A researcher at Israel Aerospace Industries published a proof-of-concept tool called GhostLock that uses a legitimate Windows API call to make files unreadable without encrypting anything. The technique abuses the dwShareMode parameter of CreateFileW - setting it to 0 grants the calling process exclusive access, so every other user or app trying to open the file gets a sharing violation. GhostLock automates this recursively across SMB shares from a standard domain user account, no elevation required. Researcher Kim Dvash frames it as a disruption attack, not destructive - data is not lost, but operational downtime can mirror a ransomware incident.

Check
Review your EDR and SIEM detection rules for behavior-based ransomware indicators. Verify they cover sharing-violation spikes and ShareAccess=0 file-open counts, not just mass file write or encryption activity.
Affected
Windows file servers and SMB shares in environments where any standard domain user account can authenticate.

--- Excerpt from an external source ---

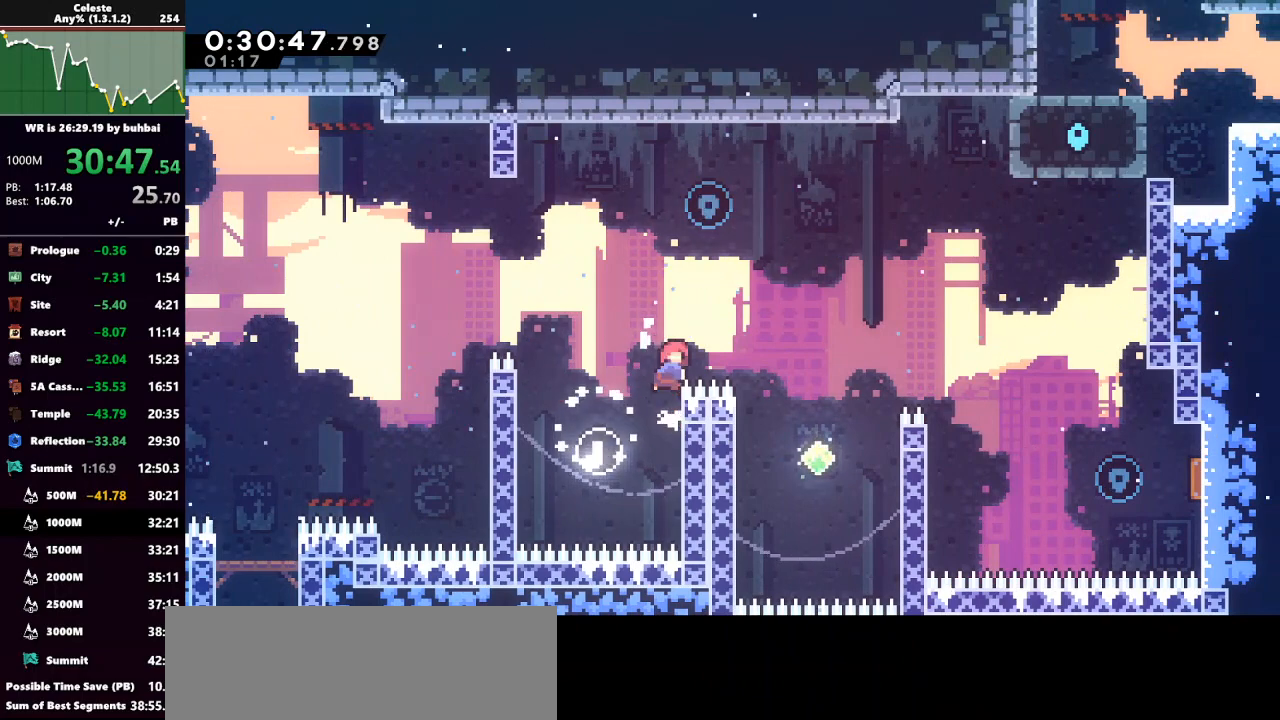
{"keys": ["right", "up"], "events": [[100, "right", "down"], [133, "dash", "up"], [267, "grab", "up"]]}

No CVE has been assigned - GhostLock abuses intended Windows file-sharing behavior, not a flaw. Behavioral detection systems focused on mass writes or encryption operations will not flag this attack pattern; the attack also requires no elevation.
Fix
Implement detection at the file server layer: monitor per-session open-file counts with ShareAccess=0 - the reliable signal Dvash identifies, which lives in storage platform management interfaces, not Windows event logs or EDR telemetry. Pull the SIEM queries and NDR rule from the GhostLock whitepaper as a detection template. Limit which domain user accounts have read or write access to critical shares.